When Grace arched an eyebrow, Phoebe explained, “I told Dominick how you put Mr. Wisel in his place.”
“The man seemed a little bored. A little spice never hurt anybody.”
“Spice, huh? You’re not going to get much spice in this town unless you call Bingo night at the VFW spicy. Some of those old ladies can get downright nasty. My grandma, God rest her soul, got her one and only black eye playing Bingo. She figured some ‘tramp’ was being especially flirty with my grandpa and called this lady out.” He shoved a hand through his thick hair. “I heard it was an all-out fight, two little old ladies duking it out over a man who had fake teeth and wore Depends.”

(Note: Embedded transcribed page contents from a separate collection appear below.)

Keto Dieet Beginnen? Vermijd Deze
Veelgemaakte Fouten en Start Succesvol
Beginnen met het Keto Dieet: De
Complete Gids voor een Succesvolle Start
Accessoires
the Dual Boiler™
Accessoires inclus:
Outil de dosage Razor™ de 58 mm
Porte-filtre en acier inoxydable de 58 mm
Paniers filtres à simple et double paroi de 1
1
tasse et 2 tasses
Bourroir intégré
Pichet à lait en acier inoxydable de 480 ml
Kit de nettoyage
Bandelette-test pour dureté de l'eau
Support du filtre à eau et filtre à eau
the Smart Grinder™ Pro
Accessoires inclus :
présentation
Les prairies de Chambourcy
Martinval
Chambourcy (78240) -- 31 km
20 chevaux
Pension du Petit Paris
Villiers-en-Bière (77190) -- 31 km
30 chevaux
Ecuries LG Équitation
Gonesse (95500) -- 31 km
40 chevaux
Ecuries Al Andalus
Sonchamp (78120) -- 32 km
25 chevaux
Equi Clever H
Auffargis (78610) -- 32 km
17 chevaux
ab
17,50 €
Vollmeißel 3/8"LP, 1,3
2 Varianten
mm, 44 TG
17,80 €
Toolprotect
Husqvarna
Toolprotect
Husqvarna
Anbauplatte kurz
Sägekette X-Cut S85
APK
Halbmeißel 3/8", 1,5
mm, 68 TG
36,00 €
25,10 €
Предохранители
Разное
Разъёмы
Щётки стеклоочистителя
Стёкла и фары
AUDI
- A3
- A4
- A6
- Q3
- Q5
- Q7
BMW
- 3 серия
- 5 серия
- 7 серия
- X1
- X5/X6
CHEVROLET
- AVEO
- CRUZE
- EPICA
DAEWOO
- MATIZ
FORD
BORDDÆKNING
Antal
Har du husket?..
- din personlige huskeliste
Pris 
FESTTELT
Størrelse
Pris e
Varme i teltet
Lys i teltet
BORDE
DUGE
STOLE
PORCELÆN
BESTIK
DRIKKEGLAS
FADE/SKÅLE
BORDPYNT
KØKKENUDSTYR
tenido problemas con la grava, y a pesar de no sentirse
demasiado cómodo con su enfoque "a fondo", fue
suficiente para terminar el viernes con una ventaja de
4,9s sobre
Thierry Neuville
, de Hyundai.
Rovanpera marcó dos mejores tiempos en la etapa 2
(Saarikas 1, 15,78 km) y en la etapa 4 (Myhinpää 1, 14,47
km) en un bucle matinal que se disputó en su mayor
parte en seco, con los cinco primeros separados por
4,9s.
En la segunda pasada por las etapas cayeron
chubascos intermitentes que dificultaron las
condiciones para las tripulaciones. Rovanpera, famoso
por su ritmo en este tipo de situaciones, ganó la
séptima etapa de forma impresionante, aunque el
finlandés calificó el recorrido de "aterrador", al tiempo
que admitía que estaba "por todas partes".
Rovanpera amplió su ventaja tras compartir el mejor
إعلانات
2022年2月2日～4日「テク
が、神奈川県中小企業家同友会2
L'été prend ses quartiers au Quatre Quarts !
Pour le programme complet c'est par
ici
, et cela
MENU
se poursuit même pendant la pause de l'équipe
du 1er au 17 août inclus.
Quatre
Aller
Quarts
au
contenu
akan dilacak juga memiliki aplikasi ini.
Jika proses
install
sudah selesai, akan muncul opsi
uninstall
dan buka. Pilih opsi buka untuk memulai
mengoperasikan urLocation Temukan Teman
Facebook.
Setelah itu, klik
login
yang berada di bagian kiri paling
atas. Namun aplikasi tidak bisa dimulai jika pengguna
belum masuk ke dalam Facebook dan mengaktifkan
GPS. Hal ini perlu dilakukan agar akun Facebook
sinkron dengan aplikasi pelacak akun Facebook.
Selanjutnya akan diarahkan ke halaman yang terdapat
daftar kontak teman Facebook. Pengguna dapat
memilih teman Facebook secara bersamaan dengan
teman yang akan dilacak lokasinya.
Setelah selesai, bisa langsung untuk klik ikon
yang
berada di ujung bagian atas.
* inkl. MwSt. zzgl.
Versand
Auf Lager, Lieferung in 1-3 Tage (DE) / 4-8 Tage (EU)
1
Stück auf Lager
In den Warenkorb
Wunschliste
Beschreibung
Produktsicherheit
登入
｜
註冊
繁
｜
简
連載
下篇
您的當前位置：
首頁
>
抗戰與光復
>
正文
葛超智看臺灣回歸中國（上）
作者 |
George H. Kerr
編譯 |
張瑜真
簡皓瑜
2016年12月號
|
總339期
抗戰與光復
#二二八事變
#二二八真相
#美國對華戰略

Grace laughed. “Sounds like my kind of woman.”
* * *
Dominick busied himself with measurements, discreetly studying Grace, who, for the moment, was showing Phoebe her nursery lamb discovery. Her auburn hair had worked its way from its ponytail prison. He watched as she impatiently confined it again with an elastic hair tie. The snap and sparkle in her green eyes proved her personality just might match her hair. As he measured the length of the room, he studied her face.
She wasn’t as beautiful as her sister, but her high cheekbones sprinkled with tiny freckles, her long, lean body, and her elegant nose awakened a longing in him that had died years ago. She laughed at something Phoebe said, and his attention was again averted to her eyes, captivated by the specks of fire in them. This woman was no push-over. Yet something else lurked there, something deep-rooted and haunting. He knew what it was to be haunted. Before he could avert his eyes, she met his stare. She cocked her head and lifted her right eyebrow.